BY Tobias Salinger NEW YORK DAILY NEWS Wednesday, April 6, 2016, 7:23 PM A Michigan man mistaken for a fugitive suffered a brutal beating by undercover officers and was still charged with multiple felonies, his lawyer said Wednesday.
A Grand Rapids police detective and an FBI agent arrested James King, then a student at Grand Valley State University, as he walked to his summer job with a science education non-profit, on July 18, 2014, according to a lawsuit filed Monday in U.S. District Court. King has dropped out of school and his life has never been the same since the arrest, King’s lawyer Patrick Jaicomo said.
“The main thing he’s trying to get is some sort of justice out of this situation, because this incident derailed his life at the age of 21,” Jaicomo, an attorney with Miller, Johnson, Snell & Cummiskey, told the Daily News. “Instead of saying, ‘Sorry, this was a terrible mistake,’ they charged him with three felonies.”

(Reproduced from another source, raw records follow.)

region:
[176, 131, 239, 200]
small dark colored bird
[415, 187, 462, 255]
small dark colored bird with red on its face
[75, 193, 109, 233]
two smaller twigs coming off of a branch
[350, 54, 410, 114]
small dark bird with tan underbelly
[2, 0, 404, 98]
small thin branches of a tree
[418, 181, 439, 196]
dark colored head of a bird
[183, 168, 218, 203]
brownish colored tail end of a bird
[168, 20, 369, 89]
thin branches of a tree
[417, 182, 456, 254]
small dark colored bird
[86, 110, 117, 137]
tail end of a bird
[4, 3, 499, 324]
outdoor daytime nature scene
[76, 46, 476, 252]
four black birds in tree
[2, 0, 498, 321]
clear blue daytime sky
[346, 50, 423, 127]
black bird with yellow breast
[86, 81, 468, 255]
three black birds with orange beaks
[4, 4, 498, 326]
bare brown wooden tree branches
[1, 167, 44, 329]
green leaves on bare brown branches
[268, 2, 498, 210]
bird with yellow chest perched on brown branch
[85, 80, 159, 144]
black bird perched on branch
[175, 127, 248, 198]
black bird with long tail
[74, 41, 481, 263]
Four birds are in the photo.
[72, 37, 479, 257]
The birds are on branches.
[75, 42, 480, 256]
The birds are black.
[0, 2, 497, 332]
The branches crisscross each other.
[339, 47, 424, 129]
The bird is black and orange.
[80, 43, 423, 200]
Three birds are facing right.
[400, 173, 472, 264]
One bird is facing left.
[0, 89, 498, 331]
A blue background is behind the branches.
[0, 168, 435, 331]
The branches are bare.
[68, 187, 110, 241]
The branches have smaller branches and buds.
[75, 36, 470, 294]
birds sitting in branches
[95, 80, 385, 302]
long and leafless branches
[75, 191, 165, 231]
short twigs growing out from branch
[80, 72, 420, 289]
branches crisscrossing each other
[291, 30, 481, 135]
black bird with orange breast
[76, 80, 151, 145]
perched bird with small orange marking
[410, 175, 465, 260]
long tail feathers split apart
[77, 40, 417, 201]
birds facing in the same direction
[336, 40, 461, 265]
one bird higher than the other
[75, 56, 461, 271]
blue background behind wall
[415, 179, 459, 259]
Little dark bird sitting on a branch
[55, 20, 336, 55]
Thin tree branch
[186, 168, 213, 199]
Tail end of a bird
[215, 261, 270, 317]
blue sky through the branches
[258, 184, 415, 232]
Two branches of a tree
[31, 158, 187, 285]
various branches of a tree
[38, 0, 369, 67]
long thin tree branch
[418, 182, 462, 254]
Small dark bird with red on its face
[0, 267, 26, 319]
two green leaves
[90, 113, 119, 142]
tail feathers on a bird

Jill Washburn, a spokeswoman for the Detroit office of the FBI, declined to comment on the pending lawsuit. Grand Rapids City Attorney Catherine Mish didn’t immediately respond to requests for comment Wednesday night.
The fugitive task force officers believed King, now 23 years old, looked like their vague available description of a wanted home invasion suspect seen the day before in Grand Rapids, according to the lawsuit. The actual wanted man, Aaron Davison, 28, is now behind bars for second-degree home invasion, inmate records show.
(U.S. District Court/MDOC)
(FOX 17)
Yet King, who didn’t notice the badges on the lanyards the officers were wearing, thought they were mugging him and tried to run away after the FBI agent, Douglas Brownback, took King’s wallet, the lawsuit said.
Brownback and Detective Todd Allen tackled King to the ground and Allen put King in a chokehold that left him unconscious, according to the document. Neither told him they were law enforcement officers. They said in later testimony they had decided to arrest King when he initially said he had no identification yet was carrying a wallet, the lawsuit said.
(U.S. District Court)
King woke up and bit Allen’s arm to try again to get away, the documents said. Allen then began hitting King in the head and face “as hard as I could, as fast as I could, and as many times as I could,” he later said, according to the lawsuit. Bystanders on Leonard St. dialed 911, and uniformed officers arrived on the scene.
That’s when the third officer named in the lawsuit, Grand Rapids police Officer Connie Morris, convinced two witnesses who had filmed the beating on their phones to erase the videos, the documents said.
“We got undercover officers there. No pictures. Delete it. Delete it. It’s for the safety of the officers,” Morris said, according to the lawsuit. “All we used to do was tell the story; we didn’t have a picture to tell the story with, right? Did you delete it? … We don’t need no pictures.”
The ordeal continued for King, who could be seen in his mug shot with his face swollen and in pictures three days later with the whites of his eyes turned almost entirely black and red.
Prosecutors charged him with assaulting a police officer, assaulting an officer and causing injury and assault with a dangerous weapon, referring to the handcuffs on one of his wrists when he tried to run away, according to the lawsuit. A jury later cleared him on all the charges.
Yet his family spent their life savings on his legal expenses in the trial and he suffered mental and physical injuries, lost wages and diminished future earning potential, the lawsuit said. He seeks damages for violations of the Fourth and Fourteenth Amendments.